GIVEN INSTRUCTION A
In the bus route text below, between which two places does route 885 run?

EXCERPTED TEXT
§ §

Route 813 ranks third on weekdays. It's another route that you wouldn't ride end to end. However like 814 it serves key destinations including Dandenong, Springvale and Waverley Gardens. Weekend productivity is higher than weekdays. This is attributable to both its strong catchment demographics and that people will walk longer to it on evenings and weekends because other routes like 814 and 885 are barely operating then. 813 is the area's most productive weekday route to have got 7 day service about 15 years ago. 

Route 885 between Glen Waverley and Springvale is another strongly performing route, especially on Saturdays. Its Saturday patronage performance is so good that it's the third most productive Saturday route lacking Sunday service in all of Melbourne. That's important because Sunday usage is almost 1:1 correlated with Saturday usage meaning that if Sunday service is added there's a high chance of it being a top patronage performer then as well.  Parts overlap the 902 on busy Springvale Rd. Both termini are active on weekends. And it has some unique coverage in parts of Valewood. On paper this might not look enough to matter but the pedestrian hostileness of Springvale Rd would encourage those east of it to walk to the 885 if service is running when they need to travel. 

Route 850 connects the important centres of Glen Waverley and Dandenong via Dandenong North. The catchment includes significant low income housing in the Gladstone Rd area. It is the second most productive (on weekdays) route to have got minimum standards upgrades. The catchment demographics and the absence of 7 day service on the nearby 802 and 804 help to explain why its weekend service is more productive than weekday service (though all are above average). Route 850 has enough ingredients (including strong termini, directness and catchment) to be a more frequent cross-regional route operating (say) every 20 minutes or better 7 days. 

Route 802, 804, 862 are three roughly parallel routes between Chadstone and Dandenong via Oakleigh, Monash and Mulgrave. They are unnecessarily complex with varying timetables across the week. For instance 802 (despite significant unique coverage) is 5 days per week, 804 is 6 days per week (dropping to 2 hourly on Saturday afternoons) while 862 is the trio's only 'minimum standards' 7 day route. The latter contributes to 862's high Sunday productivity. Scope exists for some network reform but the highest priority should be 7 day service (even if only hourly) on all routes. The 804 ranks as No 4 (in all of Melbourne) as a high productivity Saturday route lacking Sunday service. Like the story about it being wrong to estimate demand for a bridge by the number of people swimming across, we can't use this metric to assess 802's likely Sunday usage because it doesn't run on Saturday either. However 802's weekday patronage productivity is only a little below 804's and the 802 arguably has more unique catchment that would benefit from 7 day service.

§ §

TASK INPUTS

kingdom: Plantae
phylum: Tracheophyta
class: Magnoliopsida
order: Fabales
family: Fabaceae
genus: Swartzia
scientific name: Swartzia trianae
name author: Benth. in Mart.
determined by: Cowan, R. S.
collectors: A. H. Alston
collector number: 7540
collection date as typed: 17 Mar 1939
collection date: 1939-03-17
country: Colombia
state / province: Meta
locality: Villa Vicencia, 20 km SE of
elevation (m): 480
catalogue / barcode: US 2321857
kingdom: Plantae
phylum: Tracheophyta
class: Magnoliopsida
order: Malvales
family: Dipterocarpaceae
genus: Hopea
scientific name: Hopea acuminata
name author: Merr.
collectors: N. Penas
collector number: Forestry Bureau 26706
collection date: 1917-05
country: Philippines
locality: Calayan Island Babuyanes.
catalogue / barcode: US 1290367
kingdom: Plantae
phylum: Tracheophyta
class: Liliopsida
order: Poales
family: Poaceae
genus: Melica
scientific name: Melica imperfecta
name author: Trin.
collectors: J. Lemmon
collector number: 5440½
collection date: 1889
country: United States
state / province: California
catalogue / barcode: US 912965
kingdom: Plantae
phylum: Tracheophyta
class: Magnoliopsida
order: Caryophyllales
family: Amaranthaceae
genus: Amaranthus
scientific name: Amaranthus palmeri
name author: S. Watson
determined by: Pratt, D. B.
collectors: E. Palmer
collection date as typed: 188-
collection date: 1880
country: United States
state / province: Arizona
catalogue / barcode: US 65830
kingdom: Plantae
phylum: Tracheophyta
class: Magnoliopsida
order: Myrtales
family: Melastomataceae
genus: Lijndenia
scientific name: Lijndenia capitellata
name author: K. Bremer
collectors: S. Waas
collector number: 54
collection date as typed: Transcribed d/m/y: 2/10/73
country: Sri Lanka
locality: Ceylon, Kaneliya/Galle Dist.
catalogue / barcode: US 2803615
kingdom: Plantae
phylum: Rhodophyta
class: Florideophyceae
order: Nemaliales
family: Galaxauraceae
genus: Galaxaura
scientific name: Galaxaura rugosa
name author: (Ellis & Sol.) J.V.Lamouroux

§ §

GIVEN INSTRUCTION B
Write out the records from their first line through the line holding "collectors: N. Penas", inclusive.

RESULT A
Glen Waverley and Springvale

RESULT B
kingdom: Plantae
phylum: Tracheophyta
class: Magnoliopsida
order: Fabales
family: Fabaceae
genus: Swartzia
scientific name: Swartzia trianae
name author: Benth. in Mart.
determined by: Cowan, R. S.
collectors: A. H. Alston
collector number: 7540
collection date as typed: 17 Mar 1939
collection date: 1939-03-17
country: Colombia
state / province: Meta
locality: Villa Vicencia, 20 km SE of
elevation (m): 480
catalogue / barcode: US 2321857
kingdom: Plantae
phylum: Tracheophyta
class: Magnoliopsida
order: Malvales
family: Dipterocarpaceae
genus: Hopea
scientific name: Hopea acuminata
name author: Merr.
collectors: N. Penas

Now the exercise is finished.